◆ **EXTRACT**:
I've discovered another indicator that I like which moves very similar to mine, which is the RMI or relative momentum index.   It is based on Wilder's RSI, but adds a momentum component.  I believe momentum is key.  The indicator by default oscillates between 30 and 70 for overbought and oversold.  I've always thought such thresholds were arbitrary  and seldom reliable.   I do like looking for divergences with price, however, and whether it is holding above or below 50, which is the midpoint.  I've modified RMI on my platform to show only the 50 line, and use 12 periods for momentum and 26 for look-back.   The defaults on my platform are 5 and 20.  You can see how similarly it moves to my wave momentum indicator, despite differences in how they are calculated.


Monday, November 21, 2011

November 21st Update

S&P 500

Prices are down sharply to start this shortened holiday week, and I'm fascinated by all the (anecdotal) talk I'm hearing from professional traders about non-confirmation in the VIX, lower volume, etc.  Prices can move just as much, if not more, on thin trading volume.  Additionally, it can become a self-fulfilling prophecy that when volume actually does come back into the market in a big way, psychology ensures that the selling continues as traders and investors react to broken support levels, etc.

Even leaving Elliott Wave analysis aside for the moment, when I look at a 4H chart of the SPY ETF, all I need to do is look at my momentum indicator which continues to make lower lows.
I also interpret ichimoku trending indicator which has all convergent signals pointing lower.  There is not one bullish divergence anywhere in the indicator.  Essentially, the interpretation is to stay short which is exactly what I intend to do.
  • The signal line is well below the base line and expanding.
  • Price is below the cloud and both moving averages, and continues to increase the gap.
  • The lagging line is below price
  • The forward looking cloud is red and falling


2:30pm update

The market is starting to rebound, but I don't see a bottom in sight yet.  We could trade up as high as 121 on the SPY or about 1208 on the /ES, but that should be about the limit.




Friday, November 18, 2011

November 18th Update

S&P 500

Not a triangle!
Whenever my count is wrong, like above, the first thing I do is delete all the labels and go back to the higher time frame and re-evaluate.


With price heading lower on strong momentum, what we probably had was a 1-2,1-2 situation, or in other words, the beginning of an extended third wave pointing down.  I had optimistically hoped for a rally into year end but I think that's looking pretty unlikely now.

I may update this post later today as things develop.  I should note that I got short this morning about an hour ago, so I'll update my positions page.


Wednesday, November 16, 2011

November 16th Update

S&P 500

The market still appears to be on track to meet up with the lower boundary of the triangle.  Despite the newsworthy bullish reversal intra-day, it simply looks like it could be a second of five waves down to complete the final leg of the double zigzag formation terminating subminuette wave e.   Said another way, starting from the termination of d we'll have (a-b-c)-X-(a-b-c) down more correctly labeled as a W-X-Y combination.  I expect the final Y wave to clearly subdivide into five waves similar to what I've drawn.



Tuesday, November 15, 2011

November 15th Update

S&P

Triangle completed?  Maybe not...

◆ **RECORDED INFORMATION**:
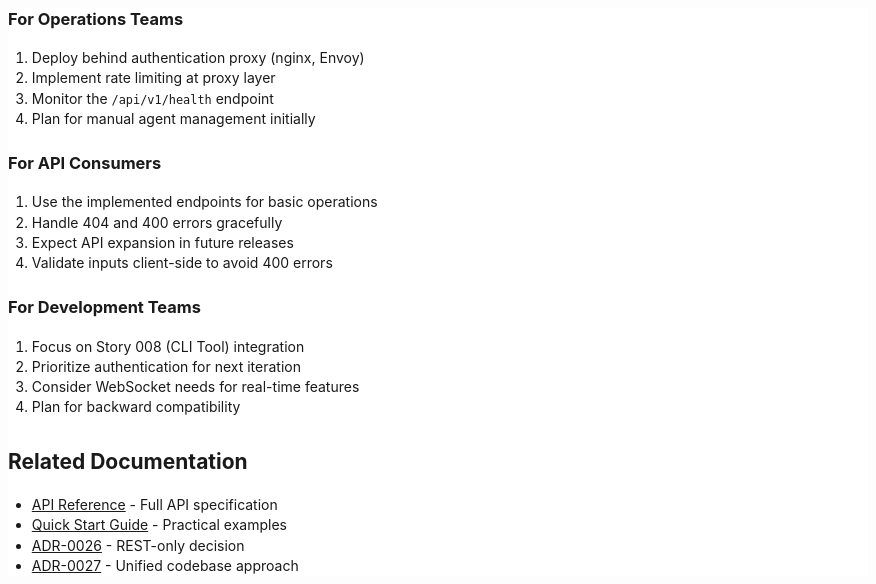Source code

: ### For Operations Teams

1. Deploy behind authentication proxy (nginx, Envoy)
2. Implement rate limiting at proxy layer
3. Monitor the `/api/v1/health` endpoint
4. Plan for manual agent management initially

### For API Consumers

1. Use the implemented endpoints for basic operations
2. Handle 404 and 400 errors gracefully
3. Expect API expansion in future releases
4. Validate inputs client-side to avoid 400 errors

### For Development Teams

1. Focus on Story 008 (CLI Tool) integration
2. Prioritize authentication for next iteration
3. Consider WebSocket needs for real-time features
4. Plan for backward compatibility

## Related Documentation

- [API Reference](../developer-guide/api-reference.md) - Full API specification
- [Quick Start Guide](../getting-started/rest-api-quickstart.md) - Practical
  examples
- [ADR-0026](../adr/0026-simplified-management-api-protocol.md) - REST-only
  decision
- [ADR-0027](../adr/0027-single-codebase-architecture.md) - Unified codebase
  approach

◆ **WHAT TO PRODUCE**: Write what comes next in the S&P 500 market blog, picking up after its final line, "Triangle completed?  Maybe not..."

◆ **RESPONSE AREA**:
We have a completed zigzag, but it fell well short of the lower boundary of the triangle.  I'd like to see another push down to complete subminuette degree wave e.  We got an end of day rally, so the two possibilities for tomorrow's session is a continuation of the rally, exceeding wave d high, or another zigzag lower, creating a zigzag combination for wave e.  The implications of the former are that the rally into year end is now underway.


Monday, November 14, 2011

November 14th Update

E-Mini's potentially appear to be tracing out a triangle pattern.   A triangle always precedes the final move of one higher degree, meaning we should get another push higher soon.  Short term, we are heading lower.  The subminuette degree wave c should not be exceeded to the downside for this wave pattern to be correct.  A final A-B-C move down will likely complete wave e, unless it extends.  If it does extend, this is still a contracting triangle, so the result will be net sideways.
I should note that one of the things that bugs me about my labeling is the fact that my subminuette degree wave a is truncated.
As an aside, for you Ellioticians out there, notice all the signs of alternation in this triangle.  Each leg of a triangle is composed of an A-B-C or an A-B-C combination.  Notice how sometimes the A-Wave is a larger structure with clear five wave subdivisions, as in the case of subminuette degree wave a above,  and other times it's the C-Wave, as in the case of subminuette degree wave d.  Also notice how subminuette degree wave b differs from the others by extending into a zigzag combination, and additionally how the A-Wave of the 2nd zigzag in the combination is a leading diagonal.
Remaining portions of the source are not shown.